Since this was the tenth time Bunzie had made that particular joke, no one bothered to laugh. Finally Woodard called out, "Fans are slans!" but it was more out of politeness than conviction. The phrase would be chanted often in the days to come. Slan: a type of superior being described in the 1940 novel by A. E. Van Vogt. The Lanthanides had almost believed it in those days. They thought that they were the superbeings who had evolved one step beyond the mundanes of the planet. They would be the titans of the next century (and maybe the one after that; they all agreed that aging ought to be curable).
Erik Giles sighed wearily, remembering the mole-faced Dugger, the pedantic pettiness of Woodard, and the '54 version of himself: a bantam intellectual full of youthful arrogance. Slans, indeed. Because they understood the in-jokes in the magazines; because they knew who had written which pulp novella; because they were clever-too clever to really work hard at anything (low threshold of boredom) but endlessly capable of memorizing the facts that interested them. (What year did Asimov first publish? Who was the cover artist for the December 1947 issue of Astounding?) Might as well call a ghetto kid a genius because he knew the batting averages of every one of the Dodgers. So the Slan/ Fans wrote to each other, and argued with each other, and created endless feuds by gossiping about absent friends, secure in the knowledge of their slandom, and all the while, the world trickled right on past them.
Now Giles could look back and see that they didn't break the sound barrier; they didn't walk on the moon; they didn't invent the transistor. The mundanes did that… while they were busy arguing over the ethical considerations of time travel, or writing exhaustive accounts of the last science fiction convention they attended.
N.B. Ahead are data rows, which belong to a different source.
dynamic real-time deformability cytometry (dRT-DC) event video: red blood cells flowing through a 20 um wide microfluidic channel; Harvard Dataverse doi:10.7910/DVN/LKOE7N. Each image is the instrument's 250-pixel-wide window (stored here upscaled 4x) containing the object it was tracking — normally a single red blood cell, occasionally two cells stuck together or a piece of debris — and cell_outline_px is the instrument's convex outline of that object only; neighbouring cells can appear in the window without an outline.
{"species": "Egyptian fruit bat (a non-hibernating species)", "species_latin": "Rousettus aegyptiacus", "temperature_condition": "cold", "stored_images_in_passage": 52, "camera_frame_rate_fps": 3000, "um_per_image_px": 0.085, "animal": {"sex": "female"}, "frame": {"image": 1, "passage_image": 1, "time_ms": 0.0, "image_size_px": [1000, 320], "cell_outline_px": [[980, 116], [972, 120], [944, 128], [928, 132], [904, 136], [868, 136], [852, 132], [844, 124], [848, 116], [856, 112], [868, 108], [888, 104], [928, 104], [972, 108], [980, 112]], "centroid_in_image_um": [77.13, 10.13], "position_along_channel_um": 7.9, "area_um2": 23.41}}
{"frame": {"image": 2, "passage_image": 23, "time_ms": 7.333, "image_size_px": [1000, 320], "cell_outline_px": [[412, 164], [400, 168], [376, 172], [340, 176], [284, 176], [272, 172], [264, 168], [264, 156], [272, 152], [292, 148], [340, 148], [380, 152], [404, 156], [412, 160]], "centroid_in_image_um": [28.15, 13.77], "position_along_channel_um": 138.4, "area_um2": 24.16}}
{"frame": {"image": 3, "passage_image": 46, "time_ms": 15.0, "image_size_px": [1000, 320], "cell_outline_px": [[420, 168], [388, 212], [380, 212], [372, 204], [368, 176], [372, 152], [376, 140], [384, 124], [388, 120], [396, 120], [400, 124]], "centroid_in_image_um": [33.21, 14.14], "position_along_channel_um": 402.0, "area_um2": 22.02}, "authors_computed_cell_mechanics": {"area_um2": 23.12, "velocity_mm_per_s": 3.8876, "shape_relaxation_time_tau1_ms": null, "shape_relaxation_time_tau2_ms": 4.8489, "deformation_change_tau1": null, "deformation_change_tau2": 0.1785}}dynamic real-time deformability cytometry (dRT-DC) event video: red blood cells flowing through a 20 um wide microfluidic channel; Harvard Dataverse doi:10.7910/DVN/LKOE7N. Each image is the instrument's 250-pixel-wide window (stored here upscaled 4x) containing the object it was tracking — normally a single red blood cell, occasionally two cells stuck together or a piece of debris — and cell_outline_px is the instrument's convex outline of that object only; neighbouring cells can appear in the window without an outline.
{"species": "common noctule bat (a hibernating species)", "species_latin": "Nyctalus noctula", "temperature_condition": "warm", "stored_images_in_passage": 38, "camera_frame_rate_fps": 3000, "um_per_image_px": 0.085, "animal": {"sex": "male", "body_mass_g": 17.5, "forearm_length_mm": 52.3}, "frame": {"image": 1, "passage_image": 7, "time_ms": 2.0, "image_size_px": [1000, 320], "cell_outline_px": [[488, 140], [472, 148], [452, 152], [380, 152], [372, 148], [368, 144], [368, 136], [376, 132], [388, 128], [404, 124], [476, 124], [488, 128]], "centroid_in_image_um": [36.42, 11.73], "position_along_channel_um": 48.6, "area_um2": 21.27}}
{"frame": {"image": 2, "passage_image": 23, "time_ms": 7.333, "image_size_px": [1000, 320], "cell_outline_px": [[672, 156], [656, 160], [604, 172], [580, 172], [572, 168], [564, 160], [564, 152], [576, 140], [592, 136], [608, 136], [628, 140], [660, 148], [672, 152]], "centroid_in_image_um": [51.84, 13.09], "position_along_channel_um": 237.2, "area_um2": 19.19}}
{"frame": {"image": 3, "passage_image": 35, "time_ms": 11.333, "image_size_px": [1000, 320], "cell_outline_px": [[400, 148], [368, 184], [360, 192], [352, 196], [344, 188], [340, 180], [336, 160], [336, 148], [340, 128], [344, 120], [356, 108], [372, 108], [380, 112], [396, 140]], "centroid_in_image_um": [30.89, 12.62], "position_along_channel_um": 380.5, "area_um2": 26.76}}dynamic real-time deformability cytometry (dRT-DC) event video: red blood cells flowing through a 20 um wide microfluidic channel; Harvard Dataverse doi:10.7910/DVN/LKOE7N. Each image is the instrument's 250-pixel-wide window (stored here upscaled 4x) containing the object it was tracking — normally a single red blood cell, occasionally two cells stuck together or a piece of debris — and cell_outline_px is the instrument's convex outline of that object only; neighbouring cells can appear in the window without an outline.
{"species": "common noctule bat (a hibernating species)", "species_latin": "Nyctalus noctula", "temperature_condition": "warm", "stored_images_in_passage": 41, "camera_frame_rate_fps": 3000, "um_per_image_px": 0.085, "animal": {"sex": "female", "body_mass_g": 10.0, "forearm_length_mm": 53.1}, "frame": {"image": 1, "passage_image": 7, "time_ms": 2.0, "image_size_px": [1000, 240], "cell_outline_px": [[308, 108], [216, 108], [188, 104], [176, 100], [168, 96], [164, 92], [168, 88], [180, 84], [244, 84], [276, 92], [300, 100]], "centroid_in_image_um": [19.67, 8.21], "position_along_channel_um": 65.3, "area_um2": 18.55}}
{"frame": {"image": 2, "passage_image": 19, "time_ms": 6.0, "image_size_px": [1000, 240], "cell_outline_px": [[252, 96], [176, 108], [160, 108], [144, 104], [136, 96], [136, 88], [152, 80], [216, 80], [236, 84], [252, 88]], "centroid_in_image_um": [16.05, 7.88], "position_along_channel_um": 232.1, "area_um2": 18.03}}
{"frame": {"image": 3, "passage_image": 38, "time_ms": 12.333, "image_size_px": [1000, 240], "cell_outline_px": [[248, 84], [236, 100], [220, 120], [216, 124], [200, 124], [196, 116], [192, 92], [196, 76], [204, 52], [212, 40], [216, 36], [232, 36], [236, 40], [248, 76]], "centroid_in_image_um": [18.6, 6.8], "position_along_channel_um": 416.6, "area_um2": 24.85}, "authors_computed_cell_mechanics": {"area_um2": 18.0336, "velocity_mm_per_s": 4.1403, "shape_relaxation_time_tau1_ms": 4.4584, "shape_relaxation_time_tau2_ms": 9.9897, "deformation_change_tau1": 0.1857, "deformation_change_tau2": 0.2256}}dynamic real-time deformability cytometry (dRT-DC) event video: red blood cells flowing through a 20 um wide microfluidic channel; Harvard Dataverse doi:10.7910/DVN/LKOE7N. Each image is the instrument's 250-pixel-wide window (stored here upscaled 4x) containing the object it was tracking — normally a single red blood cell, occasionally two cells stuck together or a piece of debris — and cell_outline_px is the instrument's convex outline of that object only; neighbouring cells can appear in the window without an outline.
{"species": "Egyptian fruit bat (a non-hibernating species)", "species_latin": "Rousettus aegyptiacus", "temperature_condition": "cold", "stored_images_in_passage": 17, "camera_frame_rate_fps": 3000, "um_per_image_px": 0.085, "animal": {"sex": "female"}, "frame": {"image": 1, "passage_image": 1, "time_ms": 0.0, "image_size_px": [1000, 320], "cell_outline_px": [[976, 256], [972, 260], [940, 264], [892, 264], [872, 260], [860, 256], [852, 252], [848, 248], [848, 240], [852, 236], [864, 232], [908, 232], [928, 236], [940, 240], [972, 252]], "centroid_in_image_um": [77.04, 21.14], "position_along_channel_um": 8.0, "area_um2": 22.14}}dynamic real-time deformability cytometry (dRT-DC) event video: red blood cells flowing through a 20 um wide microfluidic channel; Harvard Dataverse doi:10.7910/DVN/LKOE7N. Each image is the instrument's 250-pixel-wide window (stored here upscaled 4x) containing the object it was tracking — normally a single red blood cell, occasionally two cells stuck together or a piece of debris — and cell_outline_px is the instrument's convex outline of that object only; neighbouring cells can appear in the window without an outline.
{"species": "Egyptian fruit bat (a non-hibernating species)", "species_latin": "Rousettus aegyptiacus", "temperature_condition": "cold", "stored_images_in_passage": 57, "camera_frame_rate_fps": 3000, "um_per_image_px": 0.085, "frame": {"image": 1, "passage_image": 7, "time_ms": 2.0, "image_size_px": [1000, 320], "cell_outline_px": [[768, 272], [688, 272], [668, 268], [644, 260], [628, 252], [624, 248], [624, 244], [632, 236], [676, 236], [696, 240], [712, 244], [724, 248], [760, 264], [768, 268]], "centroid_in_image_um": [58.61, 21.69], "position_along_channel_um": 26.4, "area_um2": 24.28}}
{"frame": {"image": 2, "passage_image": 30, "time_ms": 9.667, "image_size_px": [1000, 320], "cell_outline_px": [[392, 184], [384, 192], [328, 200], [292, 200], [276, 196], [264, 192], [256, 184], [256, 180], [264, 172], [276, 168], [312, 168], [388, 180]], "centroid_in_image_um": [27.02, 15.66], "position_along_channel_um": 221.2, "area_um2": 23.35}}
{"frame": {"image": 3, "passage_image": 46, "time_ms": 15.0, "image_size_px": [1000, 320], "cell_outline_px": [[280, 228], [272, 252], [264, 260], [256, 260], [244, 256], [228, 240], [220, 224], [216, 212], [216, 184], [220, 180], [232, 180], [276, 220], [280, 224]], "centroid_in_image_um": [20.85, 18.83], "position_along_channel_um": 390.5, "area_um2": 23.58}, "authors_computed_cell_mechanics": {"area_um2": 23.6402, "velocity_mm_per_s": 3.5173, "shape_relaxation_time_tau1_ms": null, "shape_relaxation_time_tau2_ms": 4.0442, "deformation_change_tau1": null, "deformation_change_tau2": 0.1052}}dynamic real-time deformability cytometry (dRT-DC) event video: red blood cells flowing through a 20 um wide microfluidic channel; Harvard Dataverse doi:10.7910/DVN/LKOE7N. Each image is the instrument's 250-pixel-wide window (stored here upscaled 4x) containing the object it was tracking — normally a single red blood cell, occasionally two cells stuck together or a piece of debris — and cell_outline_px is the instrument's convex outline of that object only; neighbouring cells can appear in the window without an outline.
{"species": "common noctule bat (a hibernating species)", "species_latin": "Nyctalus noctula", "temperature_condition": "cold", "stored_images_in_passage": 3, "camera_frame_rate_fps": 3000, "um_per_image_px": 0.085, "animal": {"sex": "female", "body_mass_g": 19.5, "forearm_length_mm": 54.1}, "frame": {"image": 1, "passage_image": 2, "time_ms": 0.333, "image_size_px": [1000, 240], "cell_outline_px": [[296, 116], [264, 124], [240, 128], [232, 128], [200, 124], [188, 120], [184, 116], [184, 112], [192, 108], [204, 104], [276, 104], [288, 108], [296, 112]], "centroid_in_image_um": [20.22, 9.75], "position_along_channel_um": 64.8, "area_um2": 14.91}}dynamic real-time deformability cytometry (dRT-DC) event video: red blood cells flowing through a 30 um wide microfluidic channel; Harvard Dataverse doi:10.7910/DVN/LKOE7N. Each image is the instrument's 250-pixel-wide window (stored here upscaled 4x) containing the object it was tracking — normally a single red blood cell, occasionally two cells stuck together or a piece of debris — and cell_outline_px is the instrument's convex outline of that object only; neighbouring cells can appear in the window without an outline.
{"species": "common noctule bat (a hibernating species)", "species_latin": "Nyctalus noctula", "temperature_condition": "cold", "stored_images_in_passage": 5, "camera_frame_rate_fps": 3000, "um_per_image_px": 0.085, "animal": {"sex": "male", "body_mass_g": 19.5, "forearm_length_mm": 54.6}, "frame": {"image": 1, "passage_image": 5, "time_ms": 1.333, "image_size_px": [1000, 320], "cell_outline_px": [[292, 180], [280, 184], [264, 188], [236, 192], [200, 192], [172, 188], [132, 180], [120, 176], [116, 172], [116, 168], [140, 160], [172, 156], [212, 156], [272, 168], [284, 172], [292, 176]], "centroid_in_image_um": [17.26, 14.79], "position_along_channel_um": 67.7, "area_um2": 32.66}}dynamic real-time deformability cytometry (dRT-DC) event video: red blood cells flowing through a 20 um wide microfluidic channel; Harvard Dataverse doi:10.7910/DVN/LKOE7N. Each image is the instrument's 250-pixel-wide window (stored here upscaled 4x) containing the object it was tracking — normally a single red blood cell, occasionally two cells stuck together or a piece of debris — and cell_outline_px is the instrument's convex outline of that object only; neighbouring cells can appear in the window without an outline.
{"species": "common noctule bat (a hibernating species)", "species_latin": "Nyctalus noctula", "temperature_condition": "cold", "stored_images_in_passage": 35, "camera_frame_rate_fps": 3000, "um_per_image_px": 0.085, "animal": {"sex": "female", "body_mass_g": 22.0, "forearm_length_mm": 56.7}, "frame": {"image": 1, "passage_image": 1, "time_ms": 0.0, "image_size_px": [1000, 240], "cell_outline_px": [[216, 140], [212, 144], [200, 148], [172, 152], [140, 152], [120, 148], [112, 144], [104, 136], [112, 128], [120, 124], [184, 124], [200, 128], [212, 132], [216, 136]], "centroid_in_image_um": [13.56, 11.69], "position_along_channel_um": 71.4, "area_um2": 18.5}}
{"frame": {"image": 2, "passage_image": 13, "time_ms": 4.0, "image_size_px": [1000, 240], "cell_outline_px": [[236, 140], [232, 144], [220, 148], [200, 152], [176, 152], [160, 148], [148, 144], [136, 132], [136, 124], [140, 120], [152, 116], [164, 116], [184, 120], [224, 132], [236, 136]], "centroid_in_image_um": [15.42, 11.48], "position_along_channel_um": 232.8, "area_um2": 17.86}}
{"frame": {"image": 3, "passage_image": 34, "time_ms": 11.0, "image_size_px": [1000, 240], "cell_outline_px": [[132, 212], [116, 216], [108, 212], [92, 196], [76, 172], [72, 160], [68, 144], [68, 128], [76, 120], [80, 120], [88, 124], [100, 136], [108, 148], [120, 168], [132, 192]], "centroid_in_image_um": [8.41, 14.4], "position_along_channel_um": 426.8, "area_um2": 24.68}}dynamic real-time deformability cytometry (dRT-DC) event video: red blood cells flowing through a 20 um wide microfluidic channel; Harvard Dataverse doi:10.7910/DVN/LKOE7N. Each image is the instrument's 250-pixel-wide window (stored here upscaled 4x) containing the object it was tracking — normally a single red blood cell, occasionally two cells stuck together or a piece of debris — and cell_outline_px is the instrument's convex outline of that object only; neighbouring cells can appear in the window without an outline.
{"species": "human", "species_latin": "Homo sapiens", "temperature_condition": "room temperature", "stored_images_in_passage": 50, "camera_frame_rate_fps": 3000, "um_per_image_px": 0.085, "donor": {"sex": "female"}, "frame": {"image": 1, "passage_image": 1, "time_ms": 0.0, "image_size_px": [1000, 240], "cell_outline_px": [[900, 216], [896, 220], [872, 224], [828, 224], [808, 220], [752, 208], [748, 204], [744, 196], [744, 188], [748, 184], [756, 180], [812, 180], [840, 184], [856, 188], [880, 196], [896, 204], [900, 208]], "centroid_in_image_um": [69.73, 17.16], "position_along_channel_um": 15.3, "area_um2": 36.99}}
It wasn't fair, though, to filter the memory of that summer through the glare of his later understanding. They had been so innocently pleased with themselves back then, and so sure that merit was the only determinant of success. They might as well have believed in fairy godmothers.
He smiled ruefully. They had certainly believed that Dugger's dilapidated green Studebaker, the Tin Lizard, would make it across country. Fortunately it had died in Indiana instead of stranding them in the desert farther west.